• Task instructions: Word for word, retype the lines from the one containing "Это будит всех ..." to the one containing "Inmitten knallbunter Großstadt-Supermärkte" below, keeping both end lines and dropping the pictures.

• Transcribed page contents:
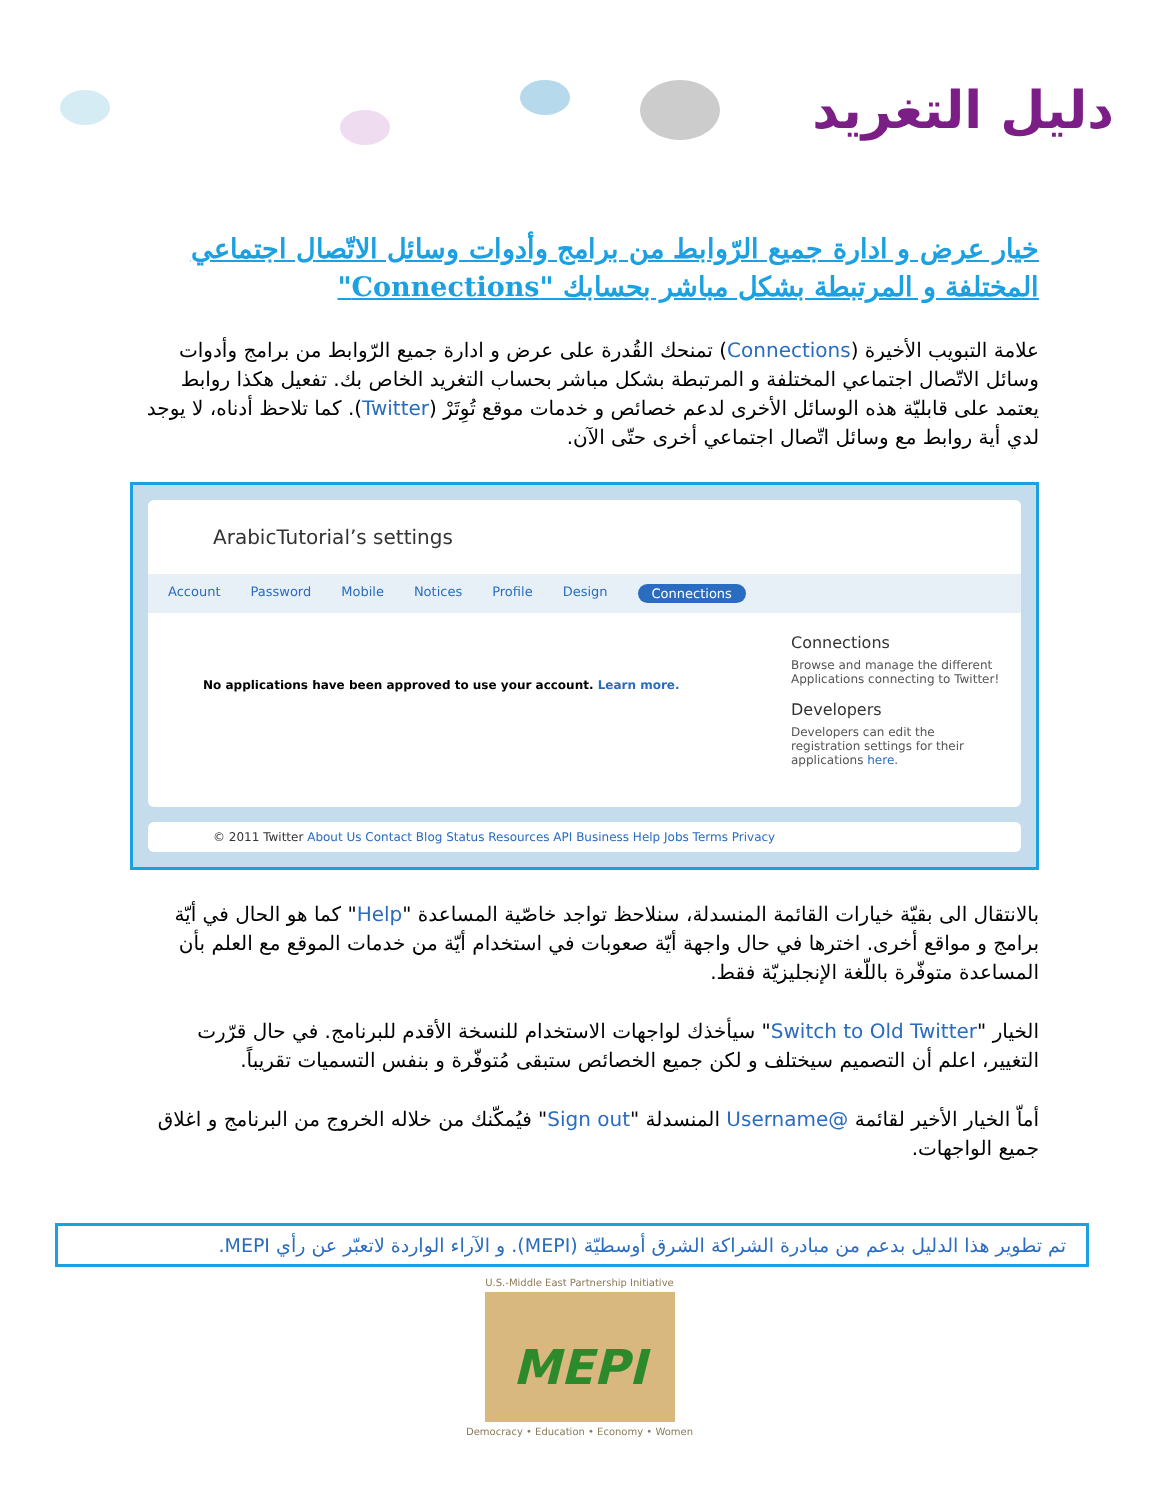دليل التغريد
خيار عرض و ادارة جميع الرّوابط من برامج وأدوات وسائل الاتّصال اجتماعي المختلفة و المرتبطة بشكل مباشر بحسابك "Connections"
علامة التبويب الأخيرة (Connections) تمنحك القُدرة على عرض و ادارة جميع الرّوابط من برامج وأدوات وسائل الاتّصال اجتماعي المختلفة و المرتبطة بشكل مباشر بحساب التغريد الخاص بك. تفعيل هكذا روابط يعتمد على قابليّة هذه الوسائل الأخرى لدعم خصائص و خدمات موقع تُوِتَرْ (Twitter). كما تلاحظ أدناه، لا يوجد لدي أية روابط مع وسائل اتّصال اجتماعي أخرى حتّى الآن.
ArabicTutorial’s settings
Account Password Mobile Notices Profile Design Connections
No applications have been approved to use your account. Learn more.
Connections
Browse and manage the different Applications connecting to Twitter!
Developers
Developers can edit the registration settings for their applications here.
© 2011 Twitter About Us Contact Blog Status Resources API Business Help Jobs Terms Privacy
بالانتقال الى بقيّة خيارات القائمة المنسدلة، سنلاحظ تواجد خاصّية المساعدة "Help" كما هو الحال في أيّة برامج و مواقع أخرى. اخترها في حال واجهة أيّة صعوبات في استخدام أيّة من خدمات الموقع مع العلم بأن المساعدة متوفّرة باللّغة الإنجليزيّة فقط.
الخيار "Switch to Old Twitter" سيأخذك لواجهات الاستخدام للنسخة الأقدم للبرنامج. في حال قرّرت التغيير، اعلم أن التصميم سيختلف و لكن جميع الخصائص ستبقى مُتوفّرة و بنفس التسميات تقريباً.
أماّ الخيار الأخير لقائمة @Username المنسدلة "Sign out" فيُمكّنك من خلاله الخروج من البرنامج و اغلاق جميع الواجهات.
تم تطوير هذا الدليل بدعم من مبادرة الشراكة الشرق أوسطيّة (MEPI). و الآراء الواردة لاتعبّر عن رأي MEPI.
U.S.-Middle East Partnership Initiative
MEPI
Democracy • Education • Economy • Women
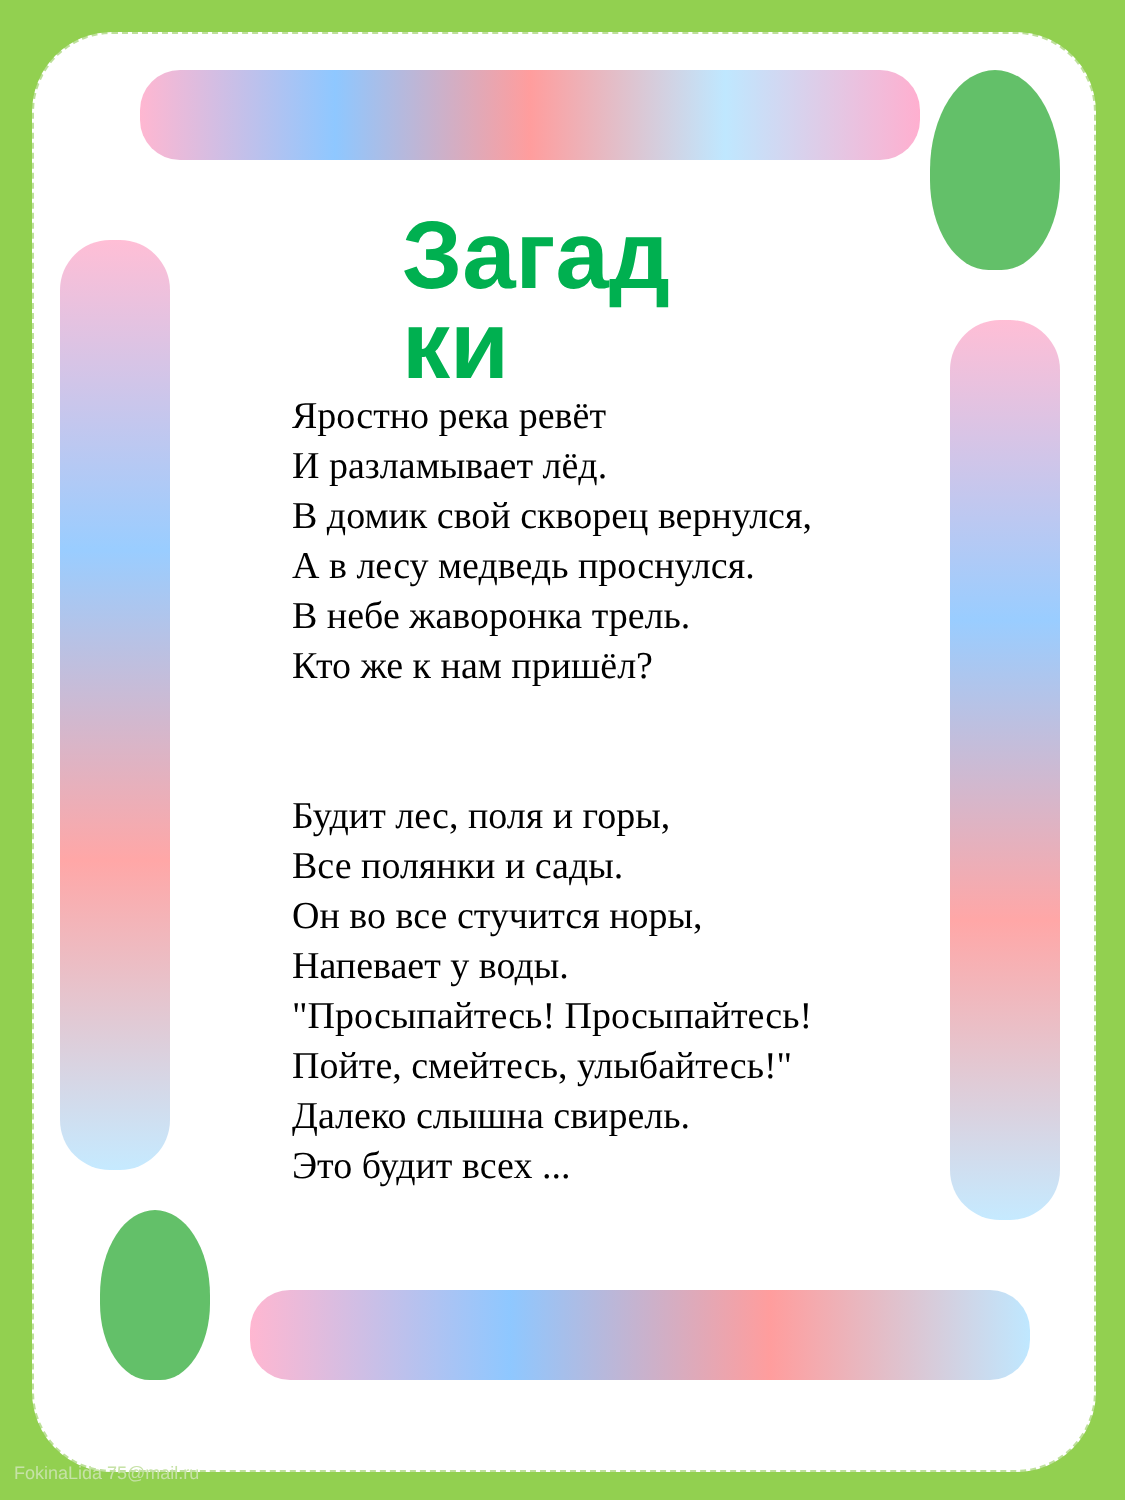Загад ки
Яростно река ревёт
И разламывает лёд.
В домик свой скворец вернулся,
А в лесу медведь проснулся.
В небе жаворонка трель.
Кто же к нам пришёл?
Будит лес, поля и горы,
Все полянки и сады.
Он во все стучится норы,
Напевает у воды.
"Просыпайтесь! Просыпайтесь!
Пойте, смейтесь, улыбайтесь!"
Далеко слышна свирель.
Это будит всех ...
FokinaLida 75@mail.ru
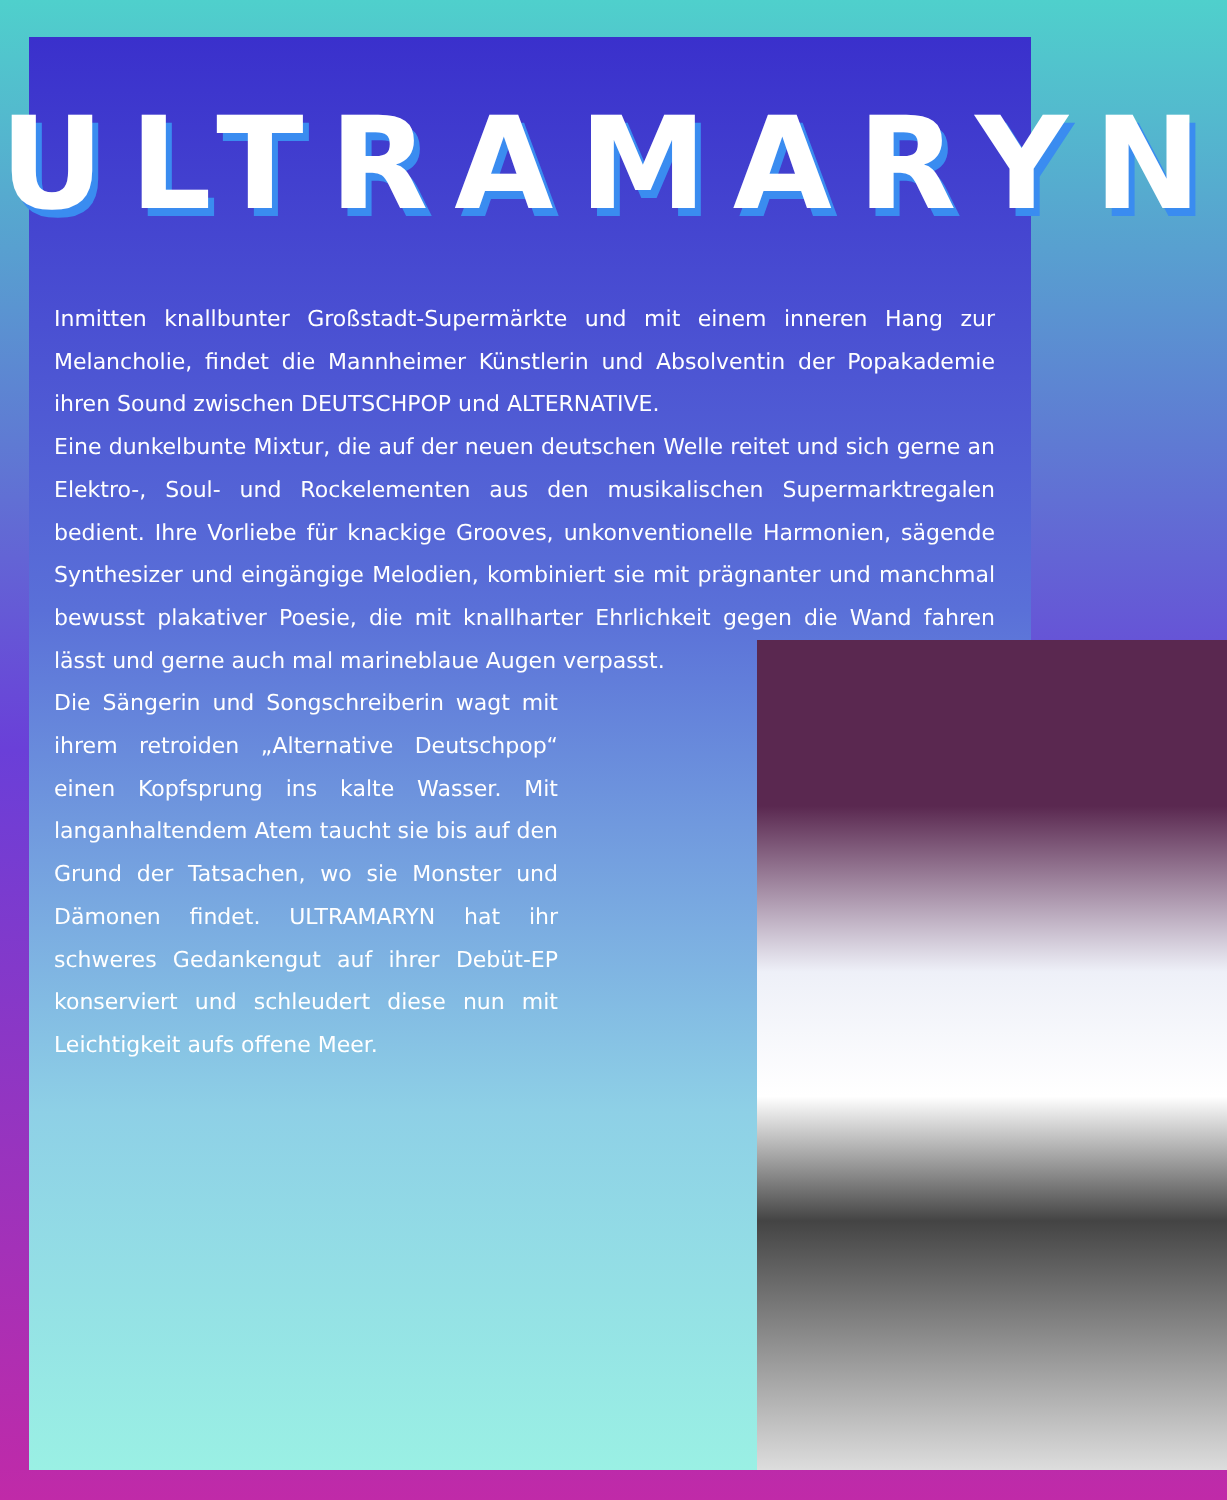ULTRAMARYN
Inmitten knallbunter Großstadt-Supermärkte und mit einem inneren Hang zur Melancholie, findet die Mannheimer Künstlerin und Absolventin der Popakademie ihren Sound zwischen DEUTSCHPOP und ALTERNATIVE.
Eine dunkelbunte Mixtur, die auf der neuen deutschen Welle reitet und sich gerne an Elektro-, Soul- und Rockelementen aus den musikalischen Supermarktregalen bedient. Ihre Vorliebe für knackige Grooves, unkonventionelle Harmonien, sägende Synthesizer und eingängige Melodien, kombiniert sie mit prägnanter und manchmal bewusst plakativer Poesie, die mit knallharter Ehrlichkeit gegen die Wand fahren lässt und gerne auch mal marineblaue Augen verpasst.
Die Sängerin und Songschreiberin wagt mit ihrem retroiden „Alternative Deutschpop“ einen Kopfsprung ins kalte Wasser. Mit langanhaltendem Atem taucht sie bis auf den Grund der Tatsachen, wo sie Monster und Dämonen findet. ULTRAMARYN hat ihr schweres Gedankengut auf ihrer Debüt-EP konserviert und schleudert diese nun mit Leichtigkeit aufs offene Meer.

• Reply:
Это будит всех ...
FokinaLida 75@mail.ru
ULTRAMARYN
Inmitten knallbunter Großstadt-Supermärkte und mit einem inneren Hang zur Melancholie, findet die Mannheimer Künstlerin und Absolventin der Popakademie ihren Sound zwischen DEUTSCHPOP und ALTERNATIVE.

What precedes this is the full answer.